Features

School District Gets Ready to Sell Sixth Street Property

By Riya Bhattacharjee
Friday October 03, 2008 - 11:57:00 AM

Berkeley Unified School District’s historic property on Sixth Street—which started out as the Berkeley Day Nursery many decades ago and is now home to West Berkeley’s LifeLong Medical Clinic—will be sold if the district finds a suitable buyer, district officials said. 

The Berkeley Board of Education approved the sale at a public meeting last Thursday after declaring it “surplus”—or no longer fit for public education use—in April. 

The City of Berkeley made an agreement with the school district in 1979 to lease the property on 2031 6th St. for 30 years in exchange for letting the district use the Old City Hall at 2134 Martin Luther King Jr. Way for the same time period. 

With the trade-off, in which both sides paid $1 annually for three decades, coming to an end in 2009, the district has now set its sights on rehabilitating the former Berkeley Adult School at the West Campus site for its new headquarters. 

The City of Berkeley, district officials said, has expressed an interest in buying the 6th Street property, a Tudor Revival building designed by Walter H. Ratcliff, which is both a national and a local landmark. 

The city subleases the building to LifeLong Medical Health Center, which provides medical services—including prenatal and pediatric care—to underserved and uninsured people.

*Data extracts:*
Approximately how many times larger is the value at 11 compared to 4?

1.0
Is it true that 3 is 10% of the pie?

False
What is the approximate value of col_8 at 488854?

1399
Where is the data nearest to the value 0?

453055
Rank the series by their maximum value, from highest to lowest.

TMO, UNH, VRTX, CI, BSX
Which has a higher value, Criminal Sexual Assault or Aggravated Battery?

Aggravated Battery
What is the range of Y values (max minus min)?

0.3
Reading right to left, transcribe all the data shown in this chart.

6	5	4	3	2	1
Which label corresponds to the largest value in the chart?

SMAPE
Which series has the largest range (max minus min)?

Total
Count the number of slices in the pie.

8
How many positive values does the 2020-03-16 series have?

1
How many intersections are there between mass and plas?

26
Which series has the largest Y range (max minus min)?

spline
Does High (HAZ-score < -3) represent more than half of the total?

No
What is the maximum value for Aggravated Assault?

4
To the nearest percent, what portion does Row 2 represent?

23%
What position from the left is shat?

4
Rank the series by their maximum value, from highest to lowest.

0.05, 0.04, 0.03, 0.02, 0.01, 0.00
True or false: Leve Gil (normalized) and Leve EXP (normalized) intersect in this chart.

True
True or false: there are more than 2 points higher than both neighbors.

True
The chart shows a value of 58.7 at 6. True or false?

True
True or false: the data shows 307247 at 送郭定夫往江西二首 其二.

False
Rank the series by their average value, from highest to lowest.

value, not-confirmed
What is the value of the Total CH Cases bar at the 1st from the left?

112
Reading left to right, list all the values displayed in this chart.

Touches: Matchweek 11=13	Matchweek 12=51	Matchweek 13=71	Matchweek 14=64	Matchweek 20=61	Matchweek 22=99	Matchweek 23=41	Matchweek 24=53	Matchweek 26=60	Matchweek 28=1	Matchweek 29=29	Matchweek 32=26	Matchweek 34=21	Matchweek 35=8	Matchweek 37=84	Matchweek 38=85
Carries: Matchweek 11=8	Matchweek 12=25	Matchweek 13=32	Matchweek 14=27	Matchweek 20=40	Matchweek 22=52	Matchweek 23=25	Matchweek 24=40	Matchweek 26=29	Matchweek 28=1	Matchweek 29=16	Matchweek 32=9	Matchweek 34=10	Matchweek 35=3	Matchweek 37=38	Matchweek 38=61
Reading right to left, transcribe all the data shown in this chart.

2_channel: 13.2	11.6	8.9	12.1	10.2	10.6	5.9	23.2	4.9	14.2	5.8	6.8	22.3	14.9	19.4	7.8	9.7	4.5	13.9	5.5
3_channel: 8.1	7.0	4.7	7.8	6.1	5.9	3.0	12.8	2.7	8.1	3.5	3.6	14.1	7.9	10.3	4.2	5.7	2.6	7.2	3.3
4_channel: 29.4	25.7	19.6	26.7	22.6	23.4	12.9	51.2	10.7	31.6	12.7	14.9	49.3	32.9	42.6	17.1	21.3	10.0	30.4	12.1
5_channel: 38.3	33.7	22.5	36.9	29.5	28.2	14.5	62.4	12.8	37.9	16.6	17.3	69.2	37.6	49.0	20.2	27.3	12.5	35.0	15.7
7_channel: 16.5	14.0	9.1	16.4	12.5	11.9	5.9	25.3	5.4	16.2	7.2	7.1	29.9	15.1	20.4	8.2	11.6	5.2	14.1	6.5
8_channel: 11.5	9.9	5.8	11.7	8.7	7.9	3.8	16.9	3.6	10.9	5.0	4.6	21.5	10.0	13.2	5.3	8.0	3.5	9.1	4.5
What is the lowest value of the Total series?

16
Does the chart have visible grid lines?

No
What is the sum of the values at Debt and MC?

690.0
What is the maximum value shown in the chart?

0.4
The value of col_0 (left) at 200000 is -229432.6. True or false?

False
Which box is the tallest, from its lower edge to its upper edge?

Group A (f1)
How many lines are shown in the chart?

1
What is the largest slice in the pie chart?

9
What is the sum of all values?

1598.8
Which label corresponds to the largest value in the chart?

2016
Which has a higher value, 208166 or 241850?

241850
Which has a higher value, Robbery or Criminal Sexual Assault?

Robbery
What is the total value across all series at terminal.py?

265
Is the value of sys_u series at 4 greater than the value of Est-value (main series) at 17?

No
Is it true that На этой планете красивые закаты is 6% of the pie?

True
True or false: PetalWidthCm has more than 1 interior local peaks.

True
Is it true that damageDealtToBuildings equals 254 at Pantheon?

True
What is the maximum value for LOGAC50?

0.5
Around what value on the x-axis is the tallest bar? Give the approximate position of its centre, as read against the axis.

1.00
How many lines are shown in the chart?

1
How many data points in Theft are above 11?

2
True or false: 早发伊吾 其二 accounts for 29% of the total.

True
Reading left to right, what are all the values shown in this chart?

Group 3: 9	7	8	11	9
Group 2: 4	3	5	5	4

*Task objective:*
Answer these questions from the article on the Sixth Street property:
1. In what year did the City of Berkeley make its lease agreement with the school district?
2. Who designed the building at 2031 6th St.?
3. How much did each side pay per year under the trade-off?

*Task answer:*
1. 1979
2. Walter H. Ratcliff
3. $1